Hi,
Can anyone tell me what are the regs/best practice when running cables from a CU?
I've got wondering after a thread I started called "shower plumbing and electrics", please take a read if you haven't seen it all ready. In summary: I wanted to upgrade an electric shower and wasn't sure what size cable was already there.
I then found that the shower cable and all the other cables from the CU ran up the wall together and under the bathroom floor together, even going through the same one hole in the middle of each joist. I thought you were supposed to use separate holes for each cable, spaced at three times the diameter of the hole?
There's more info in the original thread and I don't want to get in trouble for repeating myself here but I thought a change of title might attract a wider audience. Also speaking more generally, it seems to me that by design, all cables have to go to/from a CU, so in any house there will always be a lot of cables close together under the floorboards and down the walls near a CU.
Thinking about my own house, they all run up the wall from the CU and closely together under the landing for 3' or 4' before branching in their various directions.

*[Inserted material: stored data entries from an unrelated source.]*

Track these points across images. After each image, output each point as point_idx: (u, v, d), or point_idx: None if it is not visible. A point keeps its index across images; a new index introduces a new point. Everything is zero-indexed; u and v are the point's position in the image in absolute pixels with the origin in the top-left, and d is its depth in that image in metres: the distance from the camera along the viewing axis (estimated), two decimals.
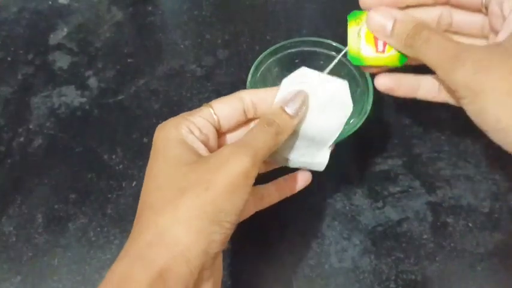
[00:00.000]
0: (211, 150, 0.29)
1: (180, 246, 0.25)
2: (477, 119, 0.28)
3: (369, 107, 0.41)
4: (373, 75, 0.38)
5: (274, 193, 0.35)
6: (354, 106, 0.44)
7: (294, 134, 0.31)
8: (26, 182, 0.44)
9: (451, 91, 0.33)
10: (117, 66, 0.51)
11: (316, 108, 0.31)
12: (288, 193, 0.36)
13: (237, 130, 0.33)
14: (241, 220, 0.33)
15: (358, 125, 0.40)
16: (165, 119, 0.29)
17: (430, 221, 0.41)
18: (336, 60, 0.33)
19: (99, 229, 0.42)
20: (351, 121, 0.43)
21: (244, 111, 0.31)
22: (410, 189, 0.43)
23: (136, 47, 0.52)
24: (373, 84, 0.42)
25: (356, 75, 0.44)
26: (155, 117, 0.48)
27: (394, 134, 0.46)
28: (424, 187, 0.43)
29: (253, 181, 0.27)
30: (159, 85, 0.50)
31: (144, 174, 0.28)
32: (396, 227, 0.41)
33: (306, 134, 0.32)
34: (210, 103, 0.31)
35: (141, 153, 0.46)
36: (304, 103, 0.30)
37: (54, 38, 0.53)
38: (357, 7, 0.34)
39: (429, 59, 0.30)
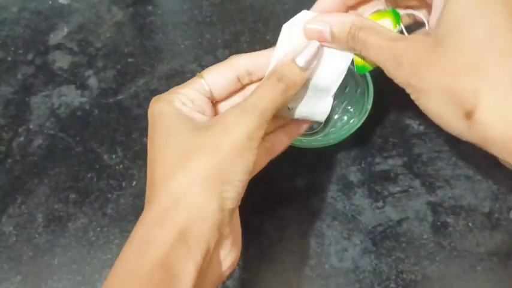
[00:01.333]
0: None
1: (195, 206, 0.25)
2: (426, 113, 0.28)
3: (369, 107, 0.41)
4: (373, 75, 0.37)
5: (283, 138, 0.34)
6: (354, 106, 0.44)
7: None
8: (26, 182, 0.44)
9: None
10: (117, 66, 0.51)
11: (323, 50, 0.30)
12: (295, 135, 0.34)
13: (232, 97, 0.32)
14: (256, 172, 0.33)
15: (358, 125, 0.41)
16: (148, 161, 0.29)
17: (430, 220, 0.41)
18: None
19: (99, 229, 0.42)
20: (351, 121, 0.43)
21: (239, 79, 0.30)
22: (410, 189, 0.43)
23: (137, 47, 0.52)
24: (374, 85, 0.42)
25: (356, 75, 0.44)
26: None
27: (394, 134, 0.46)
28: (424, 187, 0.43)
29: (259, 141, 0.27)
30: (159, 85, 0.50)
31: (144, 174, 0.28)
32: (396, 227, 0.41)
33: (309, 82, 0.30)
34: (202, 73, 0.30)
35: (141, 153, 0.46)
36: (317, 54, 0.29)
37: (54, 38, 0.53)
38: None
39: (373, 61, 0.29)
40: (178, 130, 0.27)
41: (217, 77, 0.30)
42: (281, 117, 0.33)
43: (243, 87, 0.32)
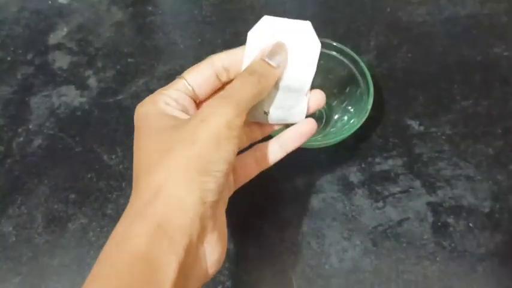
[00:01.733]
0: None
1: (174, 198, 0.25)
2: None
3: (369, 107, 0.41)
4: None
5: (276, 148, 0.34)
6: (354, 106, 0.44)
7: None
8: (25, 182, 0.44)
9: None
10: (117, 66, 0.51)
11: (288, 55, 0.31)
12: (291, 147, 0.34)
13: (214, 96, 0.32)
14: (247, 181, 0.33)
15: (358, 125, 0.41)
16: (133, 159, 0.29)
17: (430, 221, 0.41)
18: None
19: (99, 229, 0.42)
20: (351, 121, 0.43)
21: (217, 76, 0.31)
22: (410, 189, 0.43)
23: (136, 47, 0.52)
24: (374, 85, 0.42)
25: (356, 75, 0.44)
26: None
27: (394, 134, 0.46)
28: (424, 187, 0.43)
29: (239, 131, 0.27)
30: (159, 85, 0.50)
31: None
32: (397, 227, 0.41)
33: (281, 84, 0.31)
34: (183, 74, 0.31)
35: None
36: (285, 53, 0.30)
37: (54, 38, 0.53)
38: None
39: None
40: (160, 128, 0.28)
41: (197, 75, 0.31)
42: (271, 126, 0.34)
43: (222, 86, 0.32)
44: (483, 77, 0.49)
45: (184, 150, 0.26)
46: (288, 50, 0.31)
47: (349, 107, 0.45)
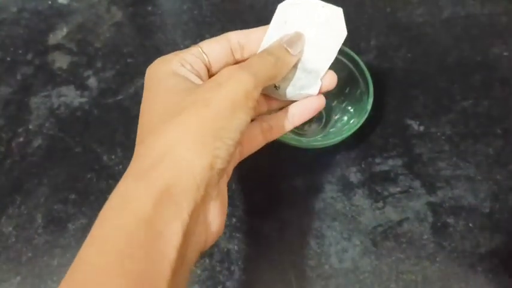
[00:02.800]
0: None
1: (184, 161, 0.24)
2: None
3: (369, 107, 0.41)
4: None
5: (283, 122, 0.33)
6: (354, 106, 0.44)
7: None
8: (25, 183, 0.44)
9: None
10: (116, 66, 0.51)
11: (311, 36, 0.31)
12: (298, 121, 0.34)
13: None
14: (251, 153, 0.32)
15: (358, 125, 0.40)
16: (139, 118, 0.29)
17: (430, 221, 0.41)
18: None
19: None
20: (351, 121, 0.43)
21: (232, 51, 0.31)
22: (410, 190, 0.43)
23: (136, 47, 0.52)
24: (374, 85, 0.42)
25: (356, 75, 0.44)
26: None
27: (394, 134, 0.46)
28: (424, 187, 0.43)
29: (254, 104, 0.26)
30: None
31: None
32: (396, 228, 0.41)
33: (299, 63, 0.31)
34: (199, 44, 0.30)
35: None
36: (302, 44, 0.31)
37: (54, 38, 0.53)
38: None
39: None
40: (172, 88, 0.27)
41: (213, 46, 0.30)
42: (278, 101, 0.34)
43: (235, 63, 0.32)
44: (483, 77, 0.49)
45: (198, 112, 0.25)
46: (306, 40, 0.31)
47: (349, 107, 0.45)
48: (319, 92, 0.33)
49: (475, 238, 0.40)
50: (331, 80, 0.32)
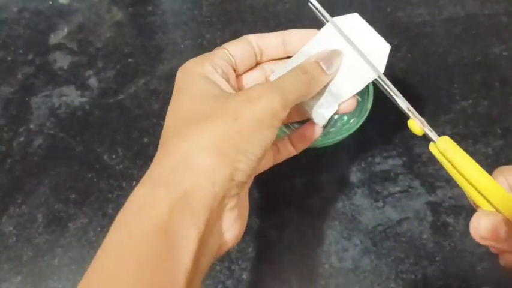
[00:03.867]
0: (233, 90, 0.29)
1: (206, 169, 0.24)
2: None
3: (369, 107, 0.41)
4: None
5: (288, 146, 0.34)
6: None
7: None
8: (26, 182, 0.44)
9: None
10: (117, 66, 0.51)
11: (348, 59, 0.31)
12: (300, 147, 0.34)
13: (249, 73, 0.32)
14: (261, 171, 0.33)
15: (358, 125, 0.41)
16: (165, 118, 0.29)
17: (430, 220, 0.41)
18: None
19: (99, 229, 0.42)
20: (351, 121, 0.43)
21: (255, 53, 0.31)
22: (410, 189, 0.43)
23: (137, 47, 0.52)
24: (373, 85, 0.42)
25: None
26: (155, 117, 0.48)
27: (394, 134, 0.46)
28: (424, 187, 0.43)
29: (280, 124, 0.27)
30: (159, 85, 0.50)
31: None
32: (396, 227, 0.41)
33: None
34: (223, 46, 0.30)
35: (141, 153, 0.46)
36: (339, 62, 0.30)
37: (55, 38, 0.53)
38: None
39: None
40: (202, 93, 0.27)
41: (238, 48, 0.31)
42: (297, 114, 0.34)
43: (256, 65, 0.32)
44: (483, 77, 0.49)
45: (225, 124, 0.25)
46: (342, 60, 0.31)
47: None
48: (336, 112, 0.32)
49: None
50: (349, 106, 0.32)
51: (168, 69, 0.51)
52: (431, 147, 0.31)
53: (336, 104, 0.31)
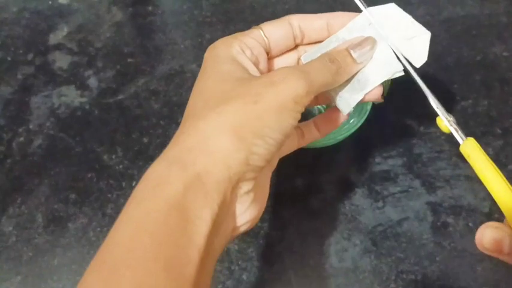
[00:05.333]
0: (261, 73, 0.29)
1: (221, 151, 0.24)
2: None
3: (369, 107, 0.41)
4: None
5: (313, 130, 0.33)
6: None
7: None
8: (26, 182, 0.44)
9: None
10: (117, 66, 0.51)
11: (380, 49, 0.30)
12: (325, 131, 0.33)
13: (284, 55, 0.32)
14: (287, 153, 0.32)
15: (358, 125, 0.41)
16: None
17: (430, 221, 0.41)
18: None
19: (99, 229, 0.42)
20: (351, 121, 0.43)
21: (293, 35, 0.30)
22: (410, 189, 0.43)
23: (136, 47, 0.52)
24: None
25: None
26: (155, 117, 0.48)
27: (394, 134, 0.46)
28: (424, 187, 0.43)
29: (303, 109, 0.26)
30: (159, 85, 0.50)
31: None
32: (396, 227, 0.41)
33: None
34: (260, 25, 0.30)
35: (141, 153, 0.46)
36: (372, 50, 0.29)
37: (54, 38, 0.53)
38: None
39: None
40: (226, 75, 0.26)
41: (275, 29, 0.30)
42: (324, 98, 0.33)
43: (295, 47, 0.31)
44: (483, 77, 0.49)
45: (244, 106, 0.24)
46: (376, 48, 0.30)
47: None
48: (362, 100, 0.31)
49: (474, 238, 0.40)
50: (375, 94, 0.31)
51: (168, 69, 0.51)
52: (461, 147, 0.31)
53: (362, 92, 0.30)
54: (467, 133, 0.45)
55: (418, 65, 0.30)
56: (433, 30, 0.52)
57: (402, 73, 0.30)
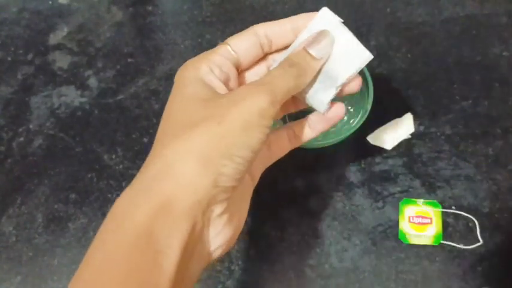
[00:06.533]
0: (231, 90, 0.29)
1: (187, 176, 0.24)
2: None
3: (369, 107, 0.41)
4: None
5: (306, 129, 0.33)
6: (354, 106, 0.44)
7: None
8: (26, 182, 0.44)
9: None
10: (117, 66, 0.51)
11: (343, 43, 0.30)
12: (320, 128, 0.33)
13: (255, 67, 0.32)
14: (280, 157, 0.32)
15: (358, 125, 0.41)
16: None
17: None
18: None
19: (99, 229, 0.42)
20: (351, 121, 0.43)
21: (261, 45, 0.30)
22: (410, 189, 0.43)
23: (136, 47, 0.52)
24: (374, 85, 0.42)
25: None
26: (155, 117, 0.48)
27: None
28: (424, 187, 0.43)
29: (271, 122, 0.26)
30: (159, 85, 0.50)
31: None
32: (396, 227, 0.41)
33: (322, 66, 0.30)
34: (226, 41, 0.30)
35: (140, 153, 0.46)
36: (330, 44, 0.29)
37: (54, 38, 0.53)
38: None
39: None
40: (192, 98, 0.27)
41: (241, 42, 0.30)
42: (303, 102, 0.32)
43: (264, 56, 0.31)
44: (483, 77, 0.49)
45: (209, 129, 0.25)
46: (334, 41, 0.30)
47: (349, 107, 0.45)
48: (339, 93, 0.31)
49: (474, 238, 0.41)
50: (354, 87, 0.31)
51: (167, 69, 0.51)
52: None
53: (334, 87, 0.30)
54: (467, 133, 0.46)
55: (367, 60, 0.30)
56: (433, 30, 0.52)
57: (372, 56, 0.30)
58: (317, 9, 0.31)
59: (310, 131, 0.32)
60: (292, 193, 0.43)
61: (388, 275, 0.39)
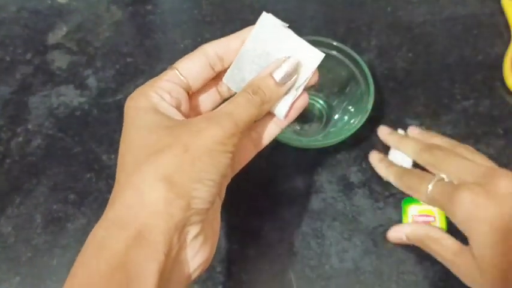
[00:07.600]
0: (184, 114, 0.29)
1: (160, 202, 0.24)
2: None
3: (369, 107, 0.41)
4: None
5: (271, 127, 0.32)
6: (354, 106, 0.44)
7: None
8: (24, 183, 0.44)
9: None
10: (116, 65, 0.51)
11: (291, 50, 0.29)
12: (285, 122, 0.32)
13: (208, 89, 0.32)
14: (244, 165, 0.32)
15: (359, 125, 0.40)
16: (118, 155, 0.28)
17: None
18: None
19: None
20: (352, 121, 0.43)
21: (211, 66, 0.30)
22: None
23: (136, 46, 0.52)
24: (374, 85, 0.42)
25: (357, 75, 0.44)
26: None
27: None
28: None
29: (234, 148, 0.26)
30: None
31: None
32: None
33: None
34: (174, 65, 0.29)
35: None
36: (295, 71, 0.29)
37: (53, 38, 0.53)
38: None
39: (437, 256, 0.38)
40: (150, 127, 0.26)
41: (190, 65, 0.29)
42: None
43: (217, 75, 0.31)
44: (484, 77, 0.49)
45: (176, 156, 0.25)
46: (287, 52, 0.29)
47: (350, 107, 0.45)
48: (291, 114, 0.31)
49: None
50: (311, 82, 0.30)
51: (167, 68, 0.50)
52: None
53: (292, 95, 0.30)
54: (469, 133, 0.45)
55: (318, 61, 0.30)
56: (434, 29, 0.52)
57: (323, 55, 0.30)
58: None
59: (276, 127, 0.32)
60: (292, 193, 0.43)
61: (389, 276, 0.39)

I can't see there is any other easy way to do it, so is it that it doesn't matter if you have tens of cables close together en route to the CU?
On the one hand I think I have read that cable heating doesn't really apply in domestic situations and I can see the logic behind that: the house may be fused at 80A or 100A, so you cannot have an electric shower, electric cooker, immersion heater, and the ring main at 32A all at once. And the cooker and shower should be on for short lengths of time. So does diversity mean that domestic cables never get hot?
On the other hand every now and again someone posts that there are x thousand house fires due to wiring each year. So I am unsure what to think. If grouping, heating, and derating in the home are not important, why include them in the regs. They must be there for a reason surely?